Gonnor Duke of Whitehorse stood with his back to the door; his hands clenched and flexed at the small of his back in agitation. Tennoc waited. Lord Grandfather knew he stood there. Was disdain to be his greeting?
Gonnor turned to face his grandson and clasped his hands before him. He was still a well-formed man, tall, with the body of a thoroughbred forced to pasture. His eyes were blue, and Tennoc wondered if they were like his own. The expression in them was unreadable--a wariness, but not directed at him. "So you're Lassanna's boy," the old man said slowly. "Did you leave your mother well?"
"Perfectly well, sir," he replied, inclining his head. Though I'd like to know what business it is of yours, he said to himself.
"And she is happy in Kellen?"
"Happier than she was in Tremont, sir," he snapped, his rare temper getting the better of him.
Gonnor smiled, a small, weak thing that died on his mouth. "I dare say. Dunnoc is good to her?"
"Yes," he answered more slowly.
"And you? Has he been good to you?"
How to answer? His stepfather had tried to kill him--but so had Lord Grandfather. Dunnoc's betrayal hurt far more, and was of far more import in the here and now. "He…he was, sir, but of late he has turned against me. Your letter to my mother, calling for me to come to Tremont, seems to have convinced him I am a danger to Kellen."
"It is an unfair charge, sir. Kells are my kinsmen. I would never move against them."
"Whatever name my father chooses to list as mine in the rolls of the Tremontine nobility is his concern, but in private my name, sir, is Tennoc." His mother's flight across the border, a tale she never told but one often recounted by Hanni, tumbled into his head. "Clan Sial accepted me as their own and gave me a name when no Tremontine would. I will be Tennoc ar Sial until my dying day."
Gonnor shook his head. "You must accustom yourself to a Tremontine name, Temmin."
"No," said Tennoc, "Tremont must accustom themselves to an Heir with a Kellish name.

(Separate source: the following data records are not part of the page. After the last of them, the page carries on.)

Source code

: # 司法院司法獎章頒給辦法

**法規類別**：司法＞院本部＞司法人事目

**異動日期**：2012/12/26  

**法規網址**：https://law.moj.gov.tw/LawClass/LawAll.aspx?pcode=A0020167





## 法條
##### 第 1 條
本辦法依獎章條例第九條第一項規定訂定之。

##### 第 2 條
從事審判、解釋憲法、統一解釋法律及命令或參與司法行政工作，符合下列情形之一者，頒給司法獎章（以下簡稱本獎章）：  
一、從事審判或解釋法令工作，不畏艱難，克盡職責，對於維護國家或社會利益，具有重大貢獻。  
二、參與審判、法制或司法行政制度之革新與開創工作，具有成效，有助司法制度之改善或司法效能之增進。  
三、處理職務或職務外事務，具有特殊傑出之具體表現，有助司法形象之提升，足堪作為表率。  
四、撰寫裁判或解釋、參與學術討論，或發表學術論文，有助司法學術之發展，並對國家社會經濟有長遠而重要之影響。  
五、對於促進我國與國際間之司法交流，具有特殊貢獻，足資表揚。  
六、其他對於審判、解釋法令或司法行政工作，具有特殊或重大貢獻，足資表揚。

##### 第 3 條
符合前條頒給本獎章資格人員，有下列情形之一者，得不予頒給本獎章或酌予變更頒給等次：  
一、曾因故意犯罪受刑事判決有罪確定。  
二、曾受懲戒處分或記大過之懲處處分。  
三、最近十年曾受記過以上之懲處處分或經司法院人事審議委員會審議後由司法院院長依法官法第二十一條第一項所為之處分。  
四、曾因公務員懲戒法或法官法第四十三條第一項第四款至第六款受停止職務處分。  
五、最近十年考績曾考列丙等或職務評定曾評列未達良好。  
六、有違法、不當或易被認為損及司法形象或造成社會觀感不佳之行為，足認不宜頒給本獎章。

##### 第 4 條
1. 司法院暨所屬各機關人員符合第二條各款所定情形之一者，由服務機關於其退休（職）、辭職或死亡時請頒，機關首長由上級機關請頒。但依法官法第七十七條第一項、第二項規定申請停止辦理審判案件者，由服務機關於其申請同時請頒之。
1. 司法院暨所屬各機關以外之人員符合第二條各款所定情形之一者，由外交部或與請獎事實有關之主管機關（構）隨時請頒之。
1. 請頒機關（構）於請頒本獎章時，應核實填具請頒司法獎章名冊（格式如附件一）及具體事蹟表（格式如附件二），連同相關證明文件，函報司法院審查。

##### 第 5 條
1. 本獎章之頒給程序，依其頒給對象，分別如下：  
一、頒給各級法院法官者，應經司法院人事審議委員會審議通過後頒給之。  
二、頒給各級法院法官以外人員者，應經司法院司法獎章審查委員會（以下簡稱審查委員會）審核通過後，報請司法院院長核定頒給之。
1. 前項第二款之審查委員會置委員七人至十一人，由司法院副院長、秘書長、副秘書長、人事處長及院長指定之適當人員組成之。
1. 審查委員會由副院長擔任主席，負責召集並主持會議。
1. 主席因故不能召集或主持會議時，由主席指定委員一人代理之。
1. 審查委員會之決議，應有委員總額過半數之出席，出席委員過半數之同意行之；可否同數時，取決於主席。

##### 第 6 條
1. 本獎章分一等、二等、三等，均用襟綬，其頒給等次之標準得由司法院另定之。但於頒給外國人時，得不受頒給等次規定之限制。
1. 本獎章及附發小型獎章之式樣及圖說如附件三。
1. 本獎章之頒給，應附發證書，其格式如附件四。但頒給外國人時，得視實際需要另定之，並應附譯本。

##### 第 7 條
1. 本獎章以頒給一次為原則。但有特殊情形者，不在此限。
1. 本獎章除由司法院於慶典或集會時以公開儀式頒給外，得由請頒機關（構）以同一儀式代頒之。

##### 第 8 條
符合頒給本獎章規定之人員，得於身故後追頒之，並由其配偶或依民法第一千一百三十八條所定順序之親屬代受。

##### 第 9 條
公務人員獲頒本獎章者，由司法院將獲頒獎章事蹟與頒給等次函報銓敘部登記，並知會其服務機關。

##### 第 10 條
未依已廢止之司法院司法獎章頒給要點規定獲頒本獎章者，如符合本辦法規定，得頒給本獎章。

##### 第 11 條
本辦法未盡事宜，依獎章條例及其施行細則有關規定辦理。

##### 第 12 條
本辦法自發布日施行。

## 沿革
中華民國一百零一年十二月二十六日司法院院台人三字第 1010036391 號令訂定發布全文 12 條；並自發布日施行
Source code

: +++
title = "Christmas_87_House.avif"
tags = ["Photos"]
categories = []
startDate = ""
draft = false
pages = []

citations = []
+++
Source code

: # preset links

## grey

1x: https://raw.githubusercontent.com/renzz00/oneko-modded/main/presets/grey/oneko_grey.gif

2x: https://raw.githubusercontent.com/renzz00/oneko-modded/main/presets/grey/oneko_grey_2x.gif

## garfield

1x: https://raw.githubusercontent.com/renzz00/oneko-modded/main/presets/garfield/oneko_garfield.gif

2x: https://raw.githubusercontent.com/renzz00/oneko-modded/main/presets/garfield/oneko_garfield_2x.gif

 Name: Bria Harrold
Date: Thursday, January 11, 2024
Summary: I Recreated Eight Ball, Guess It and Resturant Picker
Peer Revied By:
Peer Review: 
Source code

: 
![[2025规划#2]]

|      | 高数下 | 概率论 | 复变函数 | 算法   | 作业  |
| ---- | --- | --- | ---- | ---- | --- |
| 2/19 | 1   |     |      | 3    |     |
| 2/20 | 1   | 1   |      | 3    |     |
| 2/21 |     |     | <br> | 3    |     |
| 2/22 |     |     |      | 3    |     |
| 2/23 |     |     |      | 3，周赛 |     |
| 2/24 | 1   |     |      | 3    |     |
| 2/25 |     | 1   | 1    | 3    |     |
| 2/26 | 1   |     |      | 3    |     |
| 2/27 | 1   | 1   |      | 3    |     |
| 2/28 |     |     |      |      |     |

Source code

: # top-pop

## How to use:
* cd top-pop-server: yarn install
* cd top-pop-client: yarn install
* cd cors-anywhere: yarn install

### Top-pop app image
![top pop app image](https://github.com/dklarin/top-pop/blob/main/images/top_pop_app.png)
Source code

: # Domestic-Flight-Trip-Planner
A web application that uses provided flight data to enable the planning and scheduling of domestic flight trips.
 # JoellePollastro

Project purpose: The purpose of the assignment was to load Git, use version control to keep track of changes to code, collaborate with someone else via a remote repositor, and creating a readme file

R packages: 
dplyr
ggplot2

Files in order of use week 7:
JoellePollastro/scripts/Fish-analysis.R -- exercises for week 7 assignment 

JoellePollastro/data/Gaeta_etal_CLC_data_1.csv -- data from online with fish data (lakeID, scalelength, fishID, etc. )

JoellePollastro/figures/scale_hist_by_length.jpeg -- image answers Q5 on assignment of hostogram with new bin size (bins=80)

I have not forgotten why my mother fled to Brunsial, and if you think I ever will, you are greatly mistaken. Forgive me, sir, I have been on the road many days and I am tired." He turned on his heel to go.
"Grandson--!" At the anguish in the old man's voice, Tennoc turned. Tears were rolling down Gonnor's lined face into his white beard, and he'd aged twenty years since the interview's beginning. "I have spent these long years regretting what I did--what I tried to do--"
"You could have given my mother back her name at any point, and yet you did not until your King required it of you!"
"And here you see the results of my pride," said Gonnor, openly weeping. "I knew I'd wronged your mother within the year. Reports came to us over time, you know--we have eyes everywhere. I heard much of you and your valor at Maalig, and much of your mother, too. All of it good, all of it honorable. It made me secretly proud. Lassa was my darling, my favorite, and I have never stopped loving her or missing her. Driving her out was the greatest mistake of my life, and seeing you I realize your mother has not shamed our house but glorified it."
"Because I have the luck to be the only son of your King. You wouldn't hire me as a stall-mucker let alone receive me in your house otherwise."
"No, no!" choked the old man. "No--Temmin--Tennoc--you don't understand. You don't understand."
"I don't suppose I do. Nor will I. Good day, sir."